=== Texto-fonte ===

::::

Reservado, Roberto Carlos não costuma comentar detalhes de sua vida pessoal. No entanto, ao longo dos anos, foi possível juntar as peças do quebra-cabeças sobre um dos maiores tabus da vida do artista: o acidente em que perdeu parte da perna direita, aos seis anos.
O episódio foi tão traumático que é citado em duas músicas do cantor: “O Divã” (“Relembro bem a festa, o apito/E na multidão um grito/O sangue no linho branco”) e “Traumas” (“Falou dos anjos que eu conheci/No delírio da febre que ardia/Do meu pequeno corpo que sofria/Sem nada entender”).
O acidente
Segundo o biógrafo Paulo Cesar de Araújo, tudo aconteceu no dia 29 de junho de 1947, na cidade natal do rei: Cachoeiro de Itapemirim, interior do Espírito Santo. Era dia de São Pedro, e Roberto Carlos — na época conhecido como Zunga — chamou a amiga Eunice Solino, a Fifinha, para ver as celebrações.
Por volta das 9h30 da manhã, uma professora viu que os dois estavam perto demais de uma linha de trem, e uma locomotiva a vapor carregada de minério de ferro se aproximava. Ela tentou chamar a atenção das crianças, mas acabou assustando Roberto Carlos, que tropeçou.
Em entrevista ao biógrafo para o livro “Roberto Carlos Outra Vez”, Eunice Solino relembra que a professora tentou gritar para o maquinista parar o trem, mas era tarde demais: o veículo passou sobre a canela direita do menino.
Me lembro da professora na frente do trem, gritando para o maquinista parar. Mais um pouco e ela também podia ter sido atropelada, porque se desesperou, coitada. Guardo até hoje essa imagem comigo.
_Eunice Solino
Uma multidão se aproximou para ajudar: alguns buscaram um macaco para levantar a locomotiva, outros retiraram Roberto Carlos dos trilhos, alguém chamou uma ambulância.
No entanto, um jovem chamado Renato Spíndola e Castro exclamou que não havia tempo: fez um torniquete com seu paletó de linho e levou o menino ao hospital em seu carro. O “sangue no linho branco”, na letra de “O Divã”, é uma referência ao rapaz.
Ele foi atendido pelo médico Romildo Gonçalves. Segundo o biógrafo, o médico relembra em entrevista ao jornalista Ivan Finotti que o menino não parecia ter percebido a gravidade do acidente e afirmou:
“Doutor, cuidado para não sujar muito o meu sapato porque é novo”. Ele não sentia dor, porque o trem havia destruído os nervos que davam sensibilidade à região.

::::

=== Lista de atividades ===
A. Enumere, na ordem em que aparecem, todas as pessoas que o texto sobre o acidente de Roberto Carlos identifica por nome completo, incluindo o próprio cantor.
B. Retome o texto sobre o acidente de Roberto Carlos a partir da última frase apresentada.
A listagem é um material à parte, sem relação com o texto-fonte.

(Itens armazenados)
::::

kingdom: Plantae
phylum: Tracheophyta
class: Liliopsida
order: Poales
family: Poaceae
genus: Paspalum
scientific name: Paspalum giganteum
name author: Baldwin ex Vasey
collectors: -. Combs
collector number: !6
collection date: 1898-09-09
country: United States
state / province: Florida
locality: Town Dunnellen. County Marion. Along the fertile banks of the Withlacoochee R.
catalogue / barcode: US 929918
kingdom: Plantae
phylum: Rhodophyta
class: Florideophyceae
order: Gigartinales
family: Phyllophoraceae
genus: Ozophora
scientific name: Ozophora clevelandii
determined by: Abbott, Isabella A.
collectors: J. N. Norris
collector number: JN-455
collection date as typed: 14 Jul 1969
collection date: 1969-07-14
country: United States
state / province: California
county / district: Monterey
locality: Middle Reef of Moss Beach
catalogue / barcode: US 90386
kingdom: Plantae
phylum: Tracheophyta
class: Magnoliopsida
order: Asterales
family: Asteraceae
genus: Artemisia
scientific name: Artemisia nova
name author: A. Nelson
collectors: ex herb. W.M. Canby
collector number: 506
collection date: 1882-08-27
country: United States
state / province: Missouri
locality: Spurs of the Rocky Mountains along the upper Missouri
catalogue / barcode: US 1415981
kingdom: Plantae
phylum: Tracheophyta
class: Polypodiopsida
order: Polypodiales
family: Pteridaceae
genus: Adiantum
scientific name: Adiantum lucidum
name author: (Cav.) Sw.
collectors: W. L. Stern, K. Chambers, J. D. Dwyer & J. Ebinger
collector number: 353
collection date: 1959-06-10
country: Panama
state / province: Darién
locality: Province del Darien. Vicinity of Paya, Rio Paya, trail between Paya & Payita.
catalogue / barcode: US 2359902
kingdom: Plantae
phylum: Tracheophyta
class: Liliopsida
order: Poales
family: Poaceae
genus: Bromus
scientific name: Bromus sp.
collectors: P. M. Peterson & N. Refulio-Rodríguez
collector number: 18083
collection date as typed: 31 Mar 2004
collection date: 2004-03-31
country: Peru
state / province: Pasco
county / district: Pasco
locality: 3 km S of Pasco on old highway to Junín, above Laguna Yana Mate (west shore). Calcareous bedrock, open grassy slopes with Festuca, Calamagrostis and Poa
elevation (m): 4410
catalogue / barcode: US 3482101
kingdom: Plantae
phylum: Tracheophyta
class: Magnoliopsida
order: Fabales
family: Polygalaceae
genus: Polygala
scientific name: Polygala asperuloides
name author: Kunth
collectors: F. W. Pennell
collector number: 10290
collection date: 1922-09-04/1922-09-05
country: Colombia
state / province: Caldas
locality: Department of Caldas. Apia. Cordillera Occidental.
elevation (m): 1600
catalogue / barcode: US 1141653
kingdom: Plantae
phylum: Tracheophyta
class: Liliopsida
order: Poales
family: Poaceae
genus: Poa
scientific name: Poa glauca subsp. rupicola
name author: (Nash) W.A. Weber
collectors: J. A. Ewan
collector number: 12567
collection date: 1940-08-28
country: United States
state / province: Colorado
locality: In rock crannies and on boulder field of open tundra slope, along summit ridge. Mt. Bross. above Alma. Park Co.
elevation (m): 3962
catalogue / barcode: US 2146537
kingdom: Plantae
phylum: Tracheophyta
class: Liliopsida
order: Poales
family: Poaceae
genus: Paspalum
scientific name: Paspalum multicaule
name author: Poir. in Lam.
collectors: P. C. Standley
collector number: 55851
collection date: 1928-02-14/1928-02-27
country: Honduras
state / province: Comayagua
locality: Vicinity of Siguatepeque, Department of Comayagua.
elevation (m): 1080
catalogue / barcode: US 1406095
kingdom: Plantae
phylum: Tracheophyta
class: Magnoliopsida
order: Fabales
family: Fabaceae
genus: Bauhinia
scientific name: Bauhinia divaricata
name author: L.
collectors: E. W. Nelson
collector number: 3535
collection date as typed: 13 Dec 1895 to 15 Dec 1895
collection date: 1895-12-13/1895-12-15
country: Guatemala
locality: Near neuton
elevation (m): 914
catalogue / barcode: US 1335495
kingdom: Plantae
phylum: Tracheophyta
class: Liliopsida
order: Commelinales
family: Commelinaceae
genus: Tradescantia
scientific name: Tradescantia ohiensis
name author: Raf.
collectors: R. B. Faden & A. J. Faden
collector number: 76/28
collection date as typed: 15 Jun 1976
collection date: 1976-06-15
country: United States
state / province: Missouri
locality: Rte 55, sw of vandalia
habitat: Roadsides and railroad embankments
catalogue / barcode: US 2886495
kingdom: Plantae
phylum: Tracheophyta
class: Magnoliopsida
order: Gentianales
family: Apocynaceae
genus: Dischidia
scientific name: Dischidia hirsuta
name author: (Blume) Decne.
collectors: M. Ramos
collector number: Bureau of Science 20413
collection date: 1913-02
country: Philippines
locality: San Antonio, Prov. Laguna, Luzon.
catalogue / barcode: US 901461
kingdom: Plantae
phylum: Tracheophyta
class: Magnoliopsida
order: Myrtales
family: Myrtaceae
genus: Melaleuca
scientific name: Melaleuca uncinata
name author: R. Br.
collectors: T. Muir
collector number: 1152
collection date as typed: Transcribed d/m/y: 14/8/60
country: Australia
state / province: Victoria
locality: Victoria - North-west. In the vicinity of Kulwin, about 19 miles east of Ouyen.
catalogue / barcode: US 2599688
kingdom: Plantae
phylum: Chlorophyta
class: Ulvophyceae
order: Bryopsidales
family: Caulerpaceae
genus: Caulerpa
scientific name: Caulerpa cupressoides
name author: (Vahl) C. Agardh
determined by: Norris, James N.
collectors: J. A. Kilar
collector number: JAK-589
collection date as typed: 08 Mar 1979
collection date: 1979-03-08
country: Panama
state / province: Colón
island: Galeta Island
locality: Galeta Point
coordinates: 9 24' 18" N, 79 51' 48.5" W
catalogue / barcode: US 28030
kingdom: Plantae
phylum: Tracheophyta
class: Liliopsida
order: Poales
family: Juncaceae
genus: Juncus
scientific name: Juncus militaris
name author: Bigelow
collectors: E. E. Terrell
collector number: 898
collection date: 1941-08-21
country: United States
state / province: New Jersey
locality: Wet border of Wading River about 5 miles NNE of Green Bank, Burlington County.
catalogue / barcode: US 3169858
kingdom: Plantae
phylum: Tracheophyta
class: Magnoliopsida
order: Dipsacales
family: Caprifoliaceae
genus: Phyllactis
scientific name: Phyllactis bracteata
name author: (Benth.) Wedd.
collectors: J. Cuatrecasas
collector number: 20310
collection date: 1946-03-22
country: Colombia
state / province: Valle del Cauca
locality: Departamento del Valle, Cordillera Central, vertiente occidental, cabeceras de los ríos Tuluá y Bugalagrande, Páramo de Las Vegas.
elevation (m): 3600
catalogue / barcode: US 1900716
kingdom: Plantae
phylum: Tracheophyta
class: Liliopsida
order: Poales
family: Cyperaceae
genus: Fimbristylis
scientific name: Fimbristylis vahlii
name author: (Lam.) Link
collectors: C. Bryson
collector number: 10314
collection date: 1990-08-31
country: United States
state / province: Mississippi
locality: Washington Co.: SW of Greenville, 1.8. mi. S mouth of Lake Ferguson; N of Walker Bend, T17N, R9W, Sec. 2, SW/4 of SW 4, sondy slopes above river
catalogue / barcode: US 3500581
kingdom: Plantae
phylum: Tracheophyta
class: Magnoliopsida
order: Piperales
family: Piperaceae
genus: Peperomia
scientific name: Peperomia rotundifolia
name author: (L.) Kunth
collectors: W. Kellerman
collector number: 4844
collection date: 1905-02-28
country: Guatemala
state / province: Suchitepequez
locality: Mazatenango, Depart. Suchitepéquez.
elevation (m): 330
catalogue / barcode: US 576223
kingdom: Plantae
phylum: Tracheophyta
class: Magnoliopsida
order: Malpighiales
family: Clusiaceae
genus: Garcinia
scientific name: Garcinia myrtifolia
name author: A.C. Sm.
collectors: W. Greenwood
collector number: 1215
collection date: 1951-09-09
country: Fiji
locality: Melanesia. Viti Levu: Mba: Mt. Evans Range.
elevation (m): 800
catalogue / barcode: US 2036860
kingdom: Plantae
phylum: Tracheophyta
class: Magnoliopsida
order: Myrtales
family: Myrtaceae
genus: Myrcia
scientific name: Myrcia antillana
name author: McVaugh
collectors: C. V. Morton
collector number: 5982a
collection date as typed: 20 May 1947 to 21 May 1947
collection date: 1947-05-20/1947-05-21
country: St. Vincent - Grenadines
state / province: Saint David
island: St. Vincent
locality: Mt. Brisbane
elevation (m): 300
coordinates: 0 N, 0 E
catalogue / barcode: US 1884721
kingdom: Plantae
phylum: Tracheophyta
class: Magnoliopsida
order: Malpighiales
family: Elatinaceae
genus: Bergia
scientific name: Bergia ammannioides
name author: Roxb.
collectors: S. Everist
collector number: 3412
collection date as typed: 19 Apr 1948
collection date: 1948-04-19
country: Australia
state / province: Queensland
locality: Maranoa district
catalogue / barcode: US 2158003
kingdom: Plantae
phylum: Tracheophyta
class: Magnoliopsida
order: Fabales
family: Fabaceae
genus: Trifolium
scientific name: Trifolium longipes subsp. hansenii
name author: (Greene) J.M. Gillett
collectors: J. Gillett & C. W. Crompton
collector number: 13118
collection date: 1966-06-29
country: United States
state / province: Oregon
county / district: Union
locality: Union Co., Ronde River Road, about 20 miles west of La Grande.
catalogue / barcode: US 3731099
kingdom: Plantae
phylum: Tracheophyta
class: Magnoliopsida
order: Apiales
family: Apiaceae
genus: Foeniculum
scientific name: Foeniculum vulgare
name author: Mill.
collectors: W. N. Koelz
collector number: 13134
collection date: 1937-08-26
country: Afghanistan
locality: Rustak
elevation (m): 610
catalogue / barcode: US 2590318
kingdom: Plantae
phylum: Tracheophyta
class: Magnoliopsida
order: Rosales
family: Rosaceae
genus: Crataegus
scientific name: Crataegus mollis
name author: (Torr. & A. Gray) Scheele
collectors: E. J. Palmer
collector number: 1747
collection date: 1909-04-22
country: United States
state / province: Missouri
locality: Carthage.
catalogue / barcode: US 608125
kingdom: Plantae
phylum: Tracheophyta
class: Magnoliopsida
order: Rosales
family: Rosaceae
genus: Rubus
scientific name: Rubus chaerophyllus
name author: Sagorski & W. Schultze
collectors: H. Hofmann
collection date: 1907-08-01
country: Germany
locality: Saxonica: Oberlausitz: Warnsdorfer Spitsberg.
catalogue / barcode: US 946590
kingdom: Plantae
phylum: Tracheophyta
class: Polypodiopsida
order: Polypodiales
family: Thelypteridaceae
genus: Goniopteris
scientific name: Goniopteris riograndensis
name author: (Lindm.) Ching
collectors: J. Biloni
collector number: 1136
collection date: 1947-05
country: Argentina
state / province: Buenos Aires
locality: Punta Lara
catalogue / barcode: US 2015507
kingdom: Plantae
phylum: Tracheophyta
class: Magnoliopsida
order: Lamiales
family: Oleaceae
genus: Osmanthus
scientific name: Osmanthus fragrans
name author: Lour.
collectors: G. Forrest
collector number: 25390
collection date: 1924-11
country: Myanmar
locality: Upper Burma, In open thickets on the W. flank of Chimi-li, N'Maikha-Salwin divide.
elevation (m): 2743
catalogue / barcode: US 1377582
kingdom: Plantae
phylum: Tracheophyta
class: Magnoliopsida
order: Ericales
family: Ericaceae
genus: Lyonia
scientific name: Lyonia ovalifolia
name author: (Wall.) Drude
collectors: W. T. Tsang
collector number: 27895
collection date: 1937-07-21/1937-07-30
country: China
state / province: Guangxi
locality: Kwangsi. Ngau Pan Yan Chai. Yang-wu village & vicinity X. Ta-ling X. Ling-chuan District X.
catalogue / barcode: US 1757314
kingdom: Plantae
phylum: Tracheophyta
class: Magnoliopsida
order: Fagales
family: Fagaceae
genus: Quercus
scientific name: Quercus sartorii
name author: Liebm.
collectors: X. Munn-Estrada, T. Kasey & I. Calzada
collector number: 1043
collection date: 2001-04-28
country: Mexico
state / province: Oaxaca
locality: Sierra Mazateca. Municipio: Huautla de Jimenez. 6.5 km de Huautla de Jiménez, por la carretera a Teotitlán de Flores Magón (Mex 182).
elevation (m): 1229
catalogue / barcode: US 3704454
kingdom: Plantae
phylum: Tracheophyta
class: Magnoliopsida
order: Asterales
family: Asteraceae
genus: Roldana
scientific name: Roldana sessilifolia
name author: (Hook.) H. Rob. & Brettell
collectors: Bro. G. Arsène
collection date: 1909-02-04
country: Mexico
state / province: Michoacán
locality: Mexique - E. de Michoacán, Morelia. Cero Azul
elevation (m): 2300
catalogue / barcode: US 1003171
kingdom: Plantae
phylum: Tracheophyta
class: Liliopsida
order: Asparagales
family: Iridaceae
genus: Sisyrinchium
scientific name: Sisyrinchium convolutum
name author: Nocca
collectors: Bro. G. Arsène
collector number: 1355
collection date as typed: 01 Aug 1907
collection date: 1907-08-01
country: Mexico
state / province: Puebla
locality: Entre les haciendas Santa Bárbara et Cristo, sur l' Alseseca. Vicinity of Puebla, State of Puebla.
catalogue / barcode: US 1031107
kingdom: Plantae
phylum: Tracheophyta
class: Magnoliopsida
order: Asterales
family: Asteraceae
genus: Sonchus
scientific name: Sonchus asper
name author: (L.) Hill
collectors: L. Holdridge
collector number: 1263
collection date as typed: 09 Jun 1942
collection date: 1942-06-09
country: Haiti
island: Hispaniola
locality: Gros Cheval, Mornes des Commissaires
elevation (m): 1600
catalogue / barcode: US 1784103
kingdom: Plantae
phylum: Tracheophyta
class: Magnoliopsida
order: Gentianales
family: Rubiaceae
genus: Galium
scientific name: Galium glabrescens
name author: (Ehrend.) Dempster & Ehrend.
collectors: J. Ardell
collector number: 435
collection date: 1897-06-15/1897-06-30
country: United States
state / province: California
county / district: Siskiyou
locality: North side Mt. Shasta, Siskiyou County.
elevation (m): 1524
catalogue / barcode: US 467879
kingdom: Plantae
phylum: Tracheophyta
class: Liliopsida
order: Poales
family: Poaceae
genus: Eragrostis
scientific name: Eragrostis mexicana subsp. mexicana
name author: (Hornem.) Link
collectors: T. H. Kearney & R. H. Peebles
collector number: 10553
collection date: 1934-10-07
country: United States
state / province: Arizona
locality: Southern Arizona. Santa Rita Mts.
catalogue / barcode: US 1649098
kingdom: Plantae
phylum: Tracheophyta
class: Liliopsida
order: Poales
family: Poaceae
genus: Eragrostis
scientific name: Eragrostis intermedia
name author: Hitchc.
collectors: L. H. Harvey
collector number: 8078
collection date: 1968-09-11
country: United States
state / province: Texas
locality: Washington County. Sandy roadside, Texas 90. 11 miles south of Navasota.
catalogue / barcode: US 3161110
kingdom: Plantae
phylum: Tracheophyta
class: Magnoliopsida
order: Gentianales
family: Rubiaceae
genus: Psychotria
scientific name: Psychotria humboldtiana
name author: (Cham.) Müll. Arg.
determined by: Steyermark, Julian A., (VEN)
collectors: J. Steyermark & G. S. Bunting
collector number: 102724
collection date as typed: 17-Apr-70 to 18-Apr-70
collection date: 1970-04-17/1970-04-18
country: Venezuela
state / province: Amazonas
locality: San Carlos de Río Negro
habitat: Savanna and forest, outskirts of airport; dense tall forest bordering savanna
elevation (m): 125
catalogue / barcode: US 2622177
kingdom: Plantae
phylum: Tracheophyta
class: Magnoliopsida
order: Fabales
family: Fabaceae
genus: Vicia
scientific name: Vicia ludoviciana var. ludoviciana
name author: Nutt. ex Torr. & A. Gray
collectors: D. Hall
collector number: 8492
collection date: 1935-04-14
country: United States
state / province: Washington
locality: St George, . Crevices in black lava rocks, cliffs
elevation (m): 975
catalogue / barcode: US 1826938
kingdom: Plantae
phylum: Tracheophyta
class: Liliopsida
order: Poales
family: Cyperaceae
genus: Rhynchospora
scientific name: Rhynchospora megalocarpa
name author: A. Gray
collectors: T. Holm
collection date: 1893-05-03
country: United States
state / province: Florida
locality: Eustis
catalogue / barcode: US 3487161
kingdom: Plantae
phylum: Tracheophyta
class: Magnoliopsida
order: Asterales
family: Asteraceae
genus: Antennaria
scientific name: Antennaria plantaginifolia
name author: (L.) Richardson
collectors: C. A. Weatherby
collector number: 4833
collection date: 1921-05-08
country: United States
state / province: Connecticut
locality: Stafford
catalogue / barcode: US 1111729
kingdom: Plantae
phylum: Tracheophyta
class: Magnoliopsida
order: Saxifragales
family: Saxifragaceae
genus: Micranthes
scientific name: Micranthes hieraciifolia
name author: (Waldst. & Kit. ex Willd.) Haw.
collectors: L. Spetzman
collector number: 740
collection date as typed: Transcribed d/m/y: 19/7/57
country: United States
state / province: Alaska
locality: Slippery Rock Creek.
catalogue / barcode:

::::

=== Respostas das tarefas ===
A. Roberto Carlos, Paulo Cesar de Araújo, Eunice Solino, Renato Spíndola e Castro, Romildo Gonçalves e Ivan Finotti.

B.
O médico ousou com uma técnica nova para a época: ao invés de amputar a perna na altura do joelho, como era o procedimento padrão, fez a amputação um pouco abaixo. Isso permitiu que Roberto Carlos mantivesse os movimentos na articulação.
Ao descobrir que o filho havia perdido parte da perna, o pai de Roberto Carlos ameaçou matar o maquinista que conduzia o trem, acreditando se tratar de uma imprudência. No entanto, o caso não foi isolado: o acidente sequer constou na reportagem sobre a festa de São Pedro no jornal do dia seguinte, apesar de ter interrompido o desfile da escola.
A vida depois
Segundo o jornalista Nelson Motta, que produziu uma série sobre a vida de Roberto Carlos com o diretor Breno Silveira, o cantor só conseguiu uma prótese aos 14 anos de idade — até lá, andava de muletas e prendia a barra da calça com um alfinete.
Essa versão é confirmada por Rogério Franzotti, colega de escola de Roberto Carlos, em entrevista à Folha de São Paulo. Ele diz que o menino não ficava de fora das partidas de futebol — mas costumava jogar como goleiro, onde não precisaria se locomover muito:
“Ele não estava nem aí para o problema físico. Levava uma vida normal e estava sempre fazendo piadas e inventando apelidos pra todo mundo”.
Roberto Carlos conseguiu a prótese depois de muitas tentativas, com um médico alemão. E qual foi a primeira coisa que o rei fez quando voltou a ter duas pernas? “Ele saiu correndo, caindo, tropeçando, entrou pela areia, foi correndo pela praia. No dia seguinte, foi a um baile, dançou a noite inteira”, conta Nelson Motta.